If you begin to see smartwatches dangling from tree branches, and activity-tracking wrist bands collecting in rain gutters, then you can thank the Consumer Electronics Show for belching out something akin to a pyroclastic flow of wearable tech over half the earth's surface.
Every CES needs a pre-packaged narrative, and this year the hardware industry decided wearable tech should dominate the script. Wearables are novel. They're visual. And manufacturers are juicing the category with R&D and capital, so we need to scrutinize the hell out of wearables, and figure out exactly how and where they fit into our lives.

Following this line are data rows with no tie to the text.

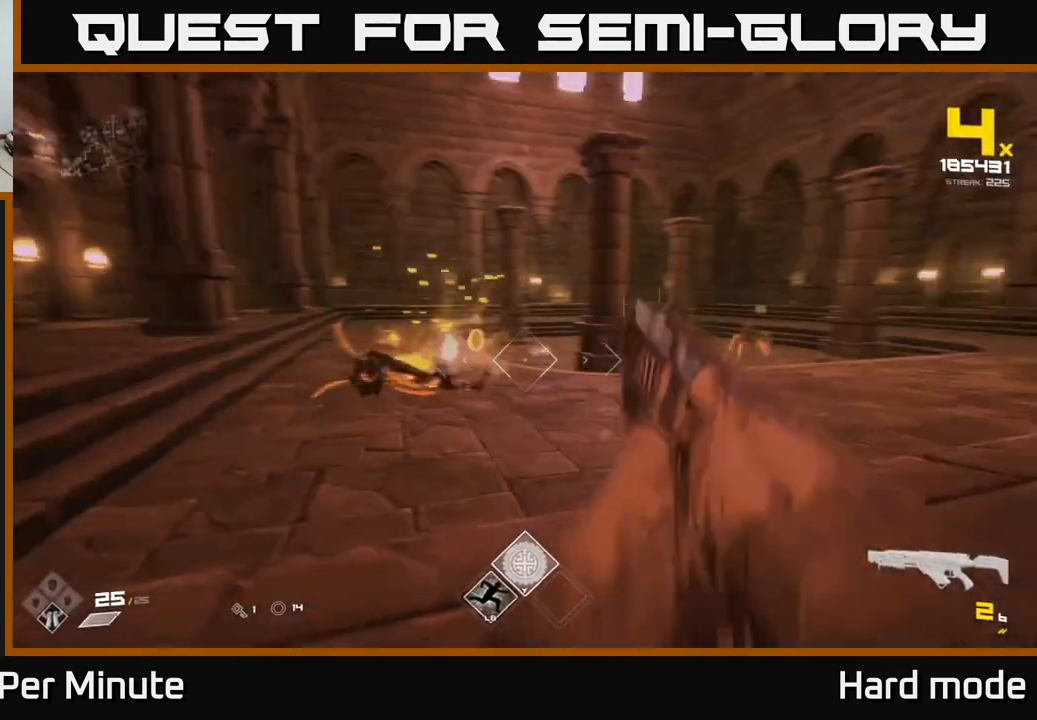
{"buttons": [], "left_stick": "up", "right_stick": "right", "events": [[33, "right_stick", "center"], [100, "R1", "up"], [317, "R1", "down"], [367, "left_stick", "up"], [367, "right_stick", "right"], [433, "R1", "up"]]}
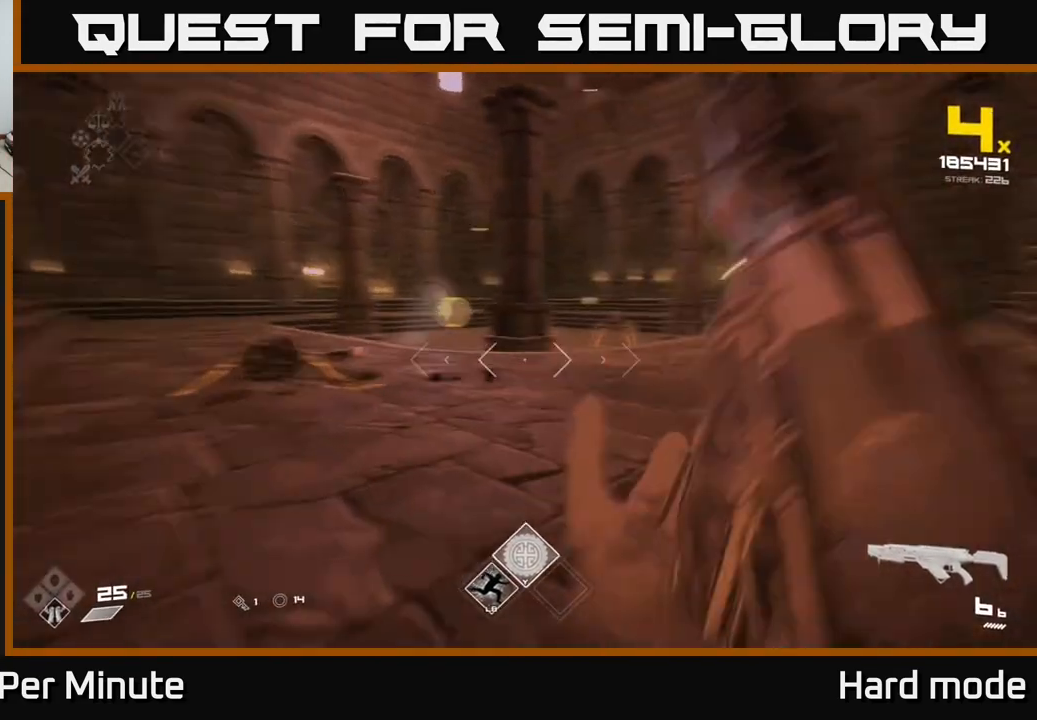
{"buttons": [], "left_stick": "down-right", "right_stick": "right", "events": [[67, "right_stick", "center"], [167, "L1", "down"], [333, "right_stick", "right"], [350, "L1", "up"], [400, "left_stick", "center"], [450, "left_stick", "down-right"]]}
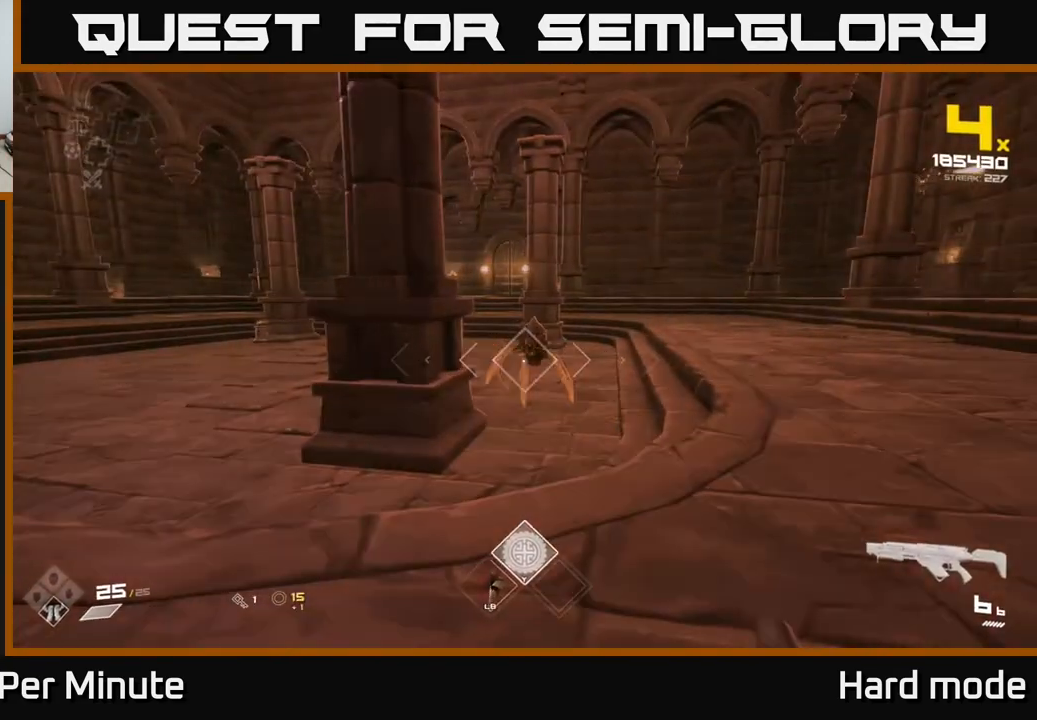
{"buttons": [], "left_stick": "down", "right_stick": "center", "events": [[17, "right_stick", "center"], [67, "right_stick", "left"], [83, "R2", "down"], [83, "left_stick", "center"], [150, "right_stick", "center"], [183, "R2", "up"], [233, "left_stick", "down-right"], [317, "left_stick", "down"], [350, "right_stick", "right"], [417, "R2", "down"], [483, "R2", "up"], [483, "right_stick", "center"]]}
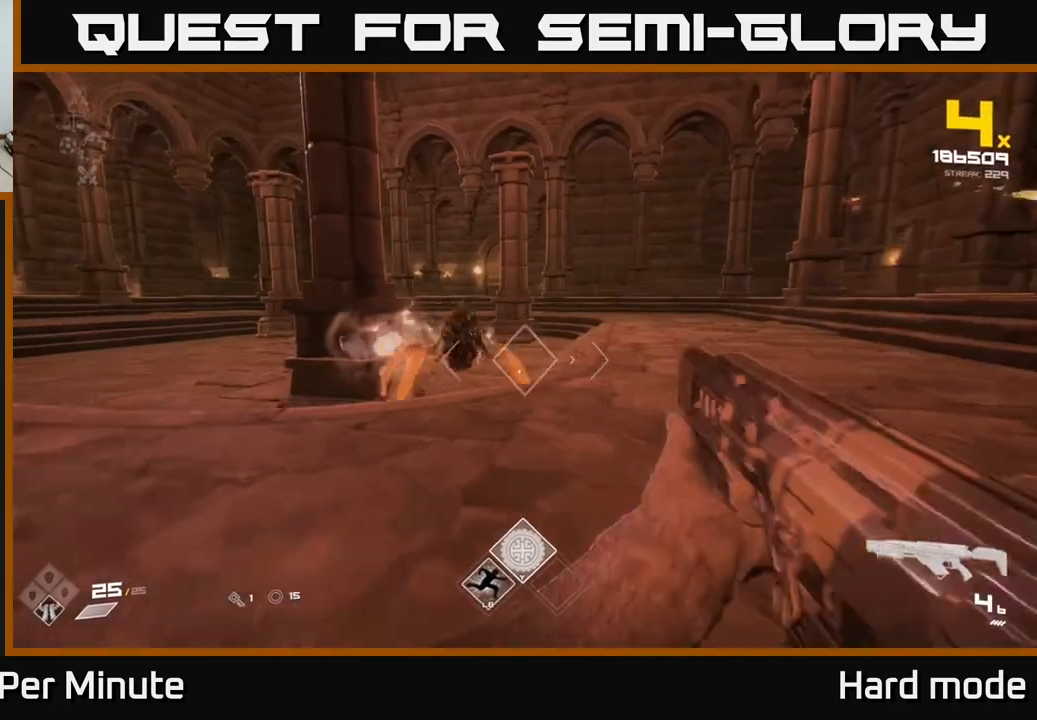
{"buttons": [], "left_stick": "down", "right_stick": "center", "events": [[250, "R2", "down"], [367, "R2", "up"]]}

I'm leaving CES with five key takeaways. Your data analysis may vary, so aim your contrarian tweets in the direction of @jonphillipssf. Together we can stay ahead of the curve before the wearables ash cloud covers us completely.
1. Big tech needs wearables even more than you do
At this year's show, Intel showed off a smart earbud concept that can monitor your heart rate, and cajole you into harder workouts. Sony demoed an activity tracker called the Core that can align steps, geo-location data, and life events in a single, strikingly visual timeline. And LG announced an activity tracker, the Lifeband Touch, that offers phone call notifications, call silencing, and music controls.
To varying degrees these wearables are intriguing, but what's really telling is their pedigree. The wearables conversation has been hijacked by the biggest names in consumer electronics while "traditional" wearables companies (think FitBit and Pebble) have been nudged to the second row. Indeed, at this year's CES, big tech almost seemed desperate to check off their wearable boxes, as if some greater claim to relevance was at stake.
Two factors are in play here. First, the bigger the name, the more sophisticated the story craft. All these companies know what moves headlines, so wearables had to be part of the 2014 narrative. But just as importantly, the hardware titans aren't dummies. They see the future, and it is wearables. Intel in particular needs new territory for Intel Inside.
2. The activity tracker space is painfully overcrowded
For rice cakes, how many different ways can a wrist-worn device show us our daily step counts? Accelerometer-based activity trackers run the risk of becoming the commodity hardware sub-category of the wearables space, and in some cases it's painful to watch new wristbands come to market with such dubious raison d'etre.
Take the new Garmin Vivofit. It doesn't need constant recharging every 10 days, as it remains juiced for a year thanks to a replaceable watch battery. It's a great feature. But is it enough to sway my vote when 10 other activity trackers are vying for my attention?